Regions across Canada are ramping up efforts to identify people with COVID-19 but some labs are facing a backlog due to diminishing supplies of essential chemicals needed for tests.
“We all would want more tests,” Canada’s chief public officer Dr. Theresa Tam said Tuesday.
The World Health Organization has said expansive testing is the way to curb the pandemic, but global demand has outpaced the supply of reagents – the specific chemicals needed by laboratories to complete the tests.
The Center for Disease Control in the United States has also said that important reagents are “now are in short supply,” a worry echoed by medical associations around the world.
They are all looking for the chemical solutions at the same time and, as a result, some Canadian health authorities and labs are seeking alternative supply chains.
Nearly 120,000 Canadians have been tested for the novel coronavirus – an average of 10,000 a day.
Ontario Premier Doug Ford on Monday linked that province’s huge testing backlog to a lack of reagents. He said health officials were doing everything they could to get more of the chemicals.
Agriculture Canada has been providing reagents to the provincial lab in Alberta as it waits for an order of the testing solution to arrive, said Alberta Health spokesman Tom McMillan. The lab is also working with the University of Calgary, University of Alberta and the University of Lethbridge to find any available supply.
“If the reagents run critically low, there are testing contingencies in place that will ensure we do not have to slow or halt COVID-19 testing,” he said in an e-mail.
Manitoba’s chief public health officer, Dr. Brent Roussin, said this week he couldn’t quantify the shortage in that province but noted it is a major factor in slowing down tests.
“Right now the major roadblock is the reagent and that is worldwide.”
Manitoba’s provincial lab is working on a solution, Roussin added, which may involve manufacturing its own reagents.
Health Canada is also exploring alternative COVID-19 tests and the national lab in Winnipeg is working to determine their efficacy.
Certain groups are being prioritized for testing in Canada, including anyone in long-term care facilities, patients who are already hospitalized and health-care workers.
“This virus has spread unbelievably quickly,” said Jason Kindrachuk, a research chair in emerging viruses at the University of Manitoba.
“We didn’t appreciate how quickly it would be spread across the globe.”

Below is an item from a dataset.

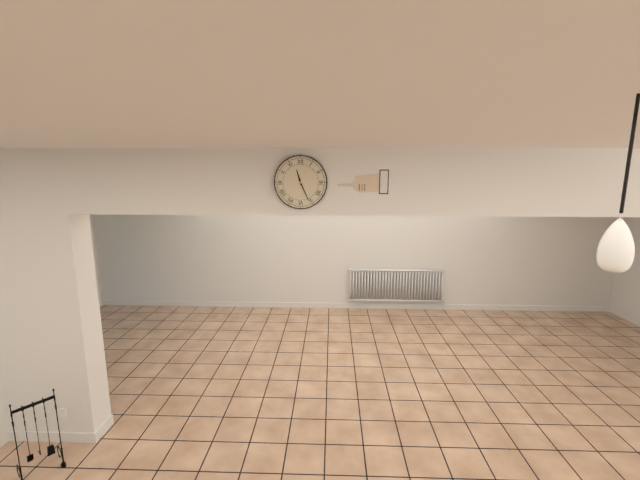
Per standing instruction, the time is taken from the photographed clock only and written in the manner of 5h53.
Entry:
11h26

He said when the novel coronavirus began to emerge in early January, some countries purchased significant amounts of important supplies. Those countries, including Australia, South Korea and Singapore, have been able to do expansive testing and have had success in mitigation and containment.
The pandemic has also resulted in critical shortages of personal protective equipment, ventilators and the swabs used in testing.

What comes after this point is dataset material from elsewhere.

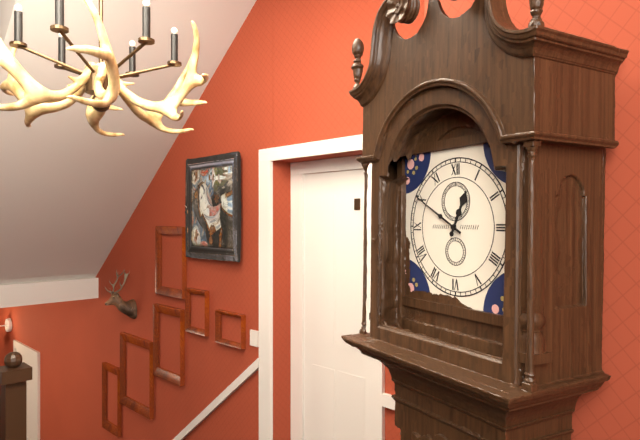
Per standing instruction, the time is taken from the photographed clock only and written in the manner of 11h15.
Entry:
12h50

Kindrachuk said he saw similar supply issues when he was leading diagnostic efforts in Liberia during the Ebola outbreak in 2014.
Not everyone who should have been tested was, he said. The most important shift in that fight was getting people to keep distance from one another, he said.
“When we talk about physical distancing, this is not only keeping six feet away from people when you are out getting essentials. But this applies to everything that you do.
“All the short-term sacrifices will help us in the long term.”